Harare – The People’s Democratic Party (PDP) on Wednesday called on Zimbabwe’s security sector workers to reject salaries in the form of bond notes.
Bond notes are being introduced by the central bank amid a cash crunch of US dollars.
With clients unable to make withdrawals from banks, which simply do not have enough dollars to meet withdrawals, the Zimbabwe Reserve Bank (RBZ) announced it will issue bond notes that will mimic the dollar in value.
Speaking at a round table discussion at the media centre in Harare, PDP Spokesperson, Jacob Mafume, said the introduction of the bond notes had nothing to do with serving the interests of the people.
He warned the RBZ move would only “serve extortionist money lenders” connected to top political figures. If the army, police and prison services – who are paid earlier than any other sectors in the country – accept the bond notes, Mafume said the whole country would be forced to accept them.
He said the government could then use soldiers and police officers “to beat up people into submission” so that they accept the “worthless pieces of paper”.
Mafume said: “So I am sincerely calling on the security sector that in the name of national interest, they must insist on their constitutional rights not to receive worthless paper as pay for the service that they do the nation, because that is going to be their first point of call”.
Mafume said the country “had been down that road before” and now needed the intervention of the legislature, the judiciary and every right thinking Zimbabweans to stop RBZ Governor John Mangudya from bringing back the demonetised Zimbabwe dollar.

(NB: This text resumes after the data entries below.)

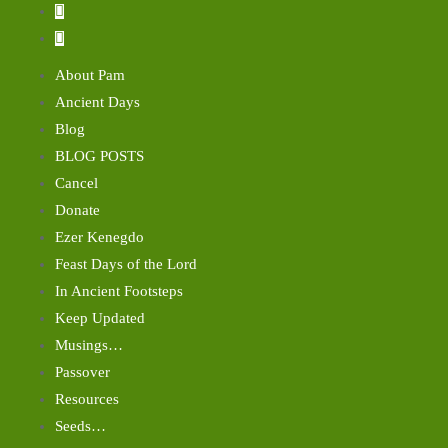
About Pam
Ancient Days
Blog
BLOG POSTS
Cancel
Donate
Ezer Kenegdo
Feast Days of the Lord
In Ancient Footsteps
Keep Updated
Musings…
Passover
Resources
Seeds…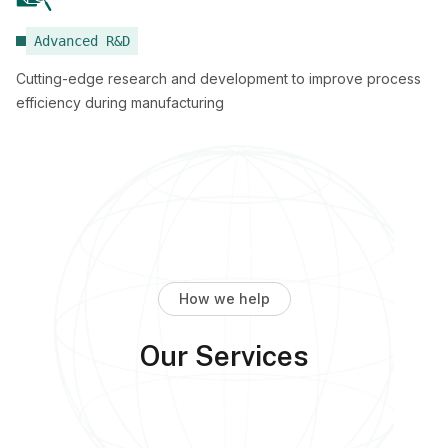
Advanced R&D
Cutting-edge research and development to improve process
efficiency during manufacturing
How we help
Our Services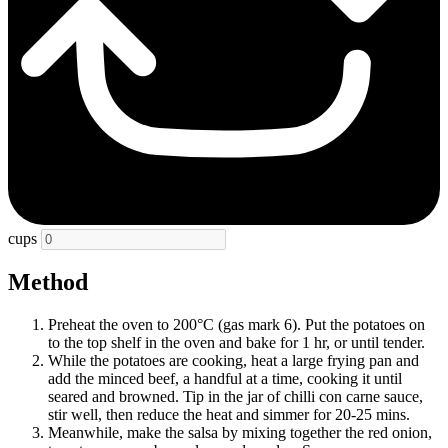
cups
Method
Preheat the oven to 200°C (gas mark 6). Put the potatoes on
to the top shelf in the oven and bake for 1 hr, or until tender.
While the potatoes are cooking, heat a large frying pan and
add the minced beef, a handful at a time, cooking it until
seared and browned. Tip in the jar of chilli con carne sauce,
stir well, then reduce the heat and simmer for 20-25 mins.
Meanwhile, make the salsa by mixing together the red onion,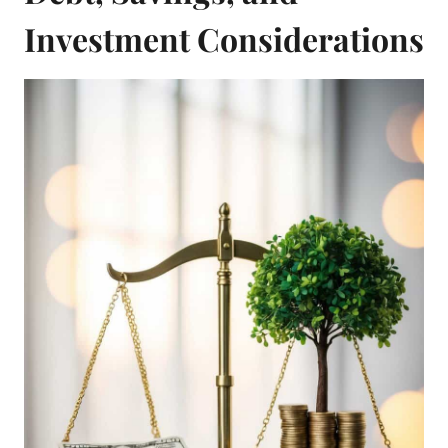
Investment Considerations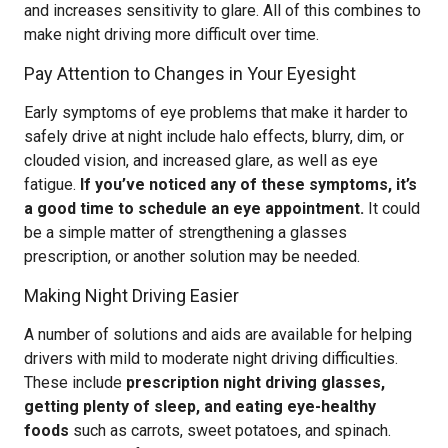
and increases sensitivity to glare. All of this combines to
make night driving more difficult over time.
Pay Attention to Changes in Your Eyesight
Early symptoms of eye problems that make it harder to
safely drive at night include halo effects, blurry, dim, or
clouded vision, and increased glare, as well as eye
fatigue.
If you’ve noticed any of these symptoms, it’s
a good time to schedule an eye appointment.
It could
be a simple matter of strengthening a glasses
prescription, or another solution may be needed.
Making Night Driving Easier
A number of solutions and aids are available for helping
drivers with mild to moderate night driving difficulties.
These include
prescription night driving glasses,
getting plenty of sleep, and eating eye-healthy
foods
such as carrots, sweet potatoes, and spinach.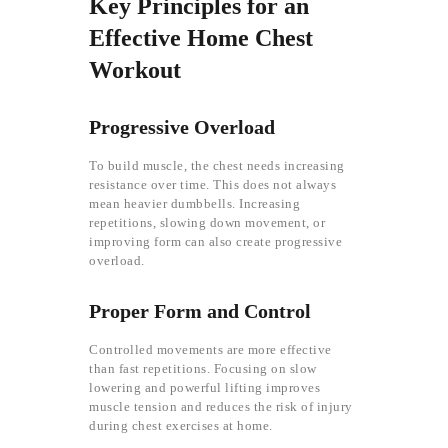
Key Principles for an
Effective Home Chest
Workout
Progressive Overload
To build muscle, the chest needs increasing
resistance over time. This does not always
mean heavier dumbbells. Increasing
repetitions, slowing down movement, or
improving form can also create progressive
overload.
Proper Form and Control
Controlled movements are more effective
than fast repetitions. Focusing on slow
lowering and powerful lifting improves
muscle tension and reduces the risk of injury
during chest exercises at home.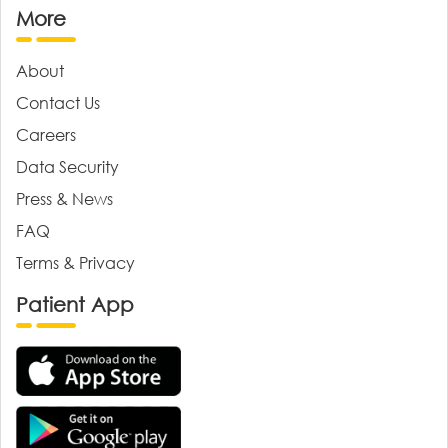
More
About
Contact Us
Careers
Data Security
Press & News
FAQ
Terms & Privacy
Patient App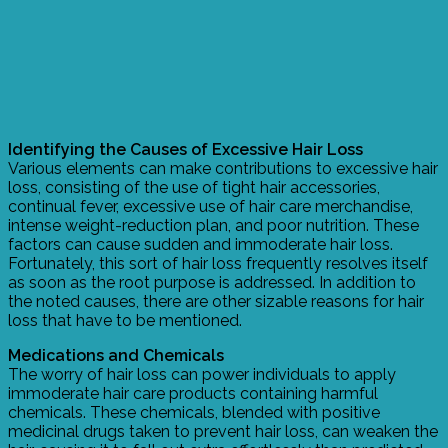
Identifying the Causes of Excessive Hair Loss
Various elements can make contributions to excessive hair
loss, consisting of the use of tight hair accessories,
continual fever, excessive use of hair care merchandise,
intense weight-reduction plan, and poor nutrition. These
factors can cause sudden and immoderate hair loss.
Fortunately, this sort of hair loss frequently resolves itself
as soon as the root purpose is addressed. In addition to
the noted causes, there are other sizable reasons for hair
loss that have to be mentioned.
Medications and Chemicals
The worry of hair loss can power individuals to apply
immoderate hair care products containing harmful
chemicals. These chemicals, blended with positive
medicinal drugs taken to prevent hair loss, can weaken the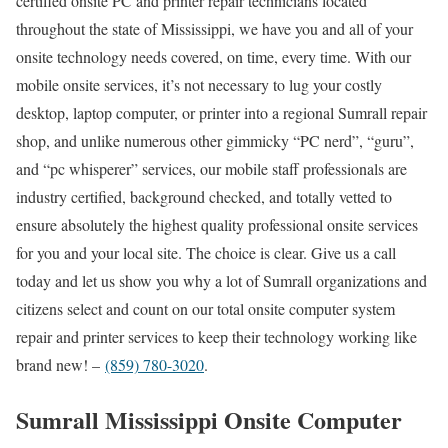
certified onsite PC and printer repair technicians located
throughout the state of Mississippi, we have you and all of your
onsite technology needs covered, on time, every time. With our
mobile onsite services, it’s not necessary to lug your costly
desktop, laptop computer, or printer into a regional Sumrall repair
shop, and unlike numerous other gimmicky “PC nerd”, “guru”,
and “pc whisperer” services, our mobile staff professionals are
industry certified, background checked, and totally vetted to
ensure absolutely the highest quality professional onsite services
for you and your local site. The choice is clear. Give us a call
today and let us show you why a lot of Sumrall organizations and
citizens select and count on our total onsite computer system
repair and printer services to keep their technology working like
brand new! –
(859) 780-3020
.
Sumrall Mississippi Onsite Computer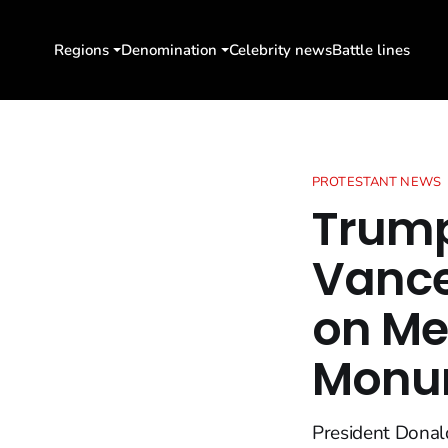
Regions
Denomination
Celebrity news
Battle lines
PROTESTANT NEWS
Trump
Vance
on Me
Monu
President Donald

Mafume also lambasted the Bankers Association of Zimbabwe for supporting Mangudya’s “warped policies”, saying it was surprising that while they gave the introduction of bond notes the green light, they were quick to suspend the use of international VISA cards.
“If the banks have confidence in this system, why have they stopped international finance?” he asked.
Mafume said the so called priority list that the RBZ governor introduced was created as a vehicle for those in authority to siphon US dollars from ordinary citizens who would end up stuck with worthless bond notes.
Meanwhile, the Zimbabwe Congress of Trade Unions (ZCTU) said in a statement on Wednesday the introduction of the bond notes was not a solution to the cash crisis. The ZCTU said the cash crunch was a symptom of a more complex and bigger problem.
“The bond notes will not work as Zimbabweans have lost confidence in the government’s ability to revive the economy,” said ZCTU Secretary General Japhet Moyo.
He said the government should address the fundamental problem of seriously under performing industries. He said Zimbabwe,once a major producer, had been reduced to “a supermarket economy” dependent on imports.
“Unfortunately, they have skewed priorities and think printing pseudo dollars is the solution,” said Moyo.
“In fact, the introduction of the bond notes will worsen the plight of workers as more and more companies will sink due to failure to access real money to rejuvenate their operations.”
Moyo said the government, led by Robert Mugabe, 92, should be frank and declare it was bringing back the Zimbabwe Dollar. He said the government should admit it had failed to revive the “comatose economy”.
The RBZ blames the cash shortage that has led to long queues outside banks on illicit remittance of US dollars from Zimbabwe to other countries. RBZ Governor Mangudya claims that at least $50 million was “externalised” via wire transfers since January 2016. Cash transported out of Zimbabwe physically is still to be quantified.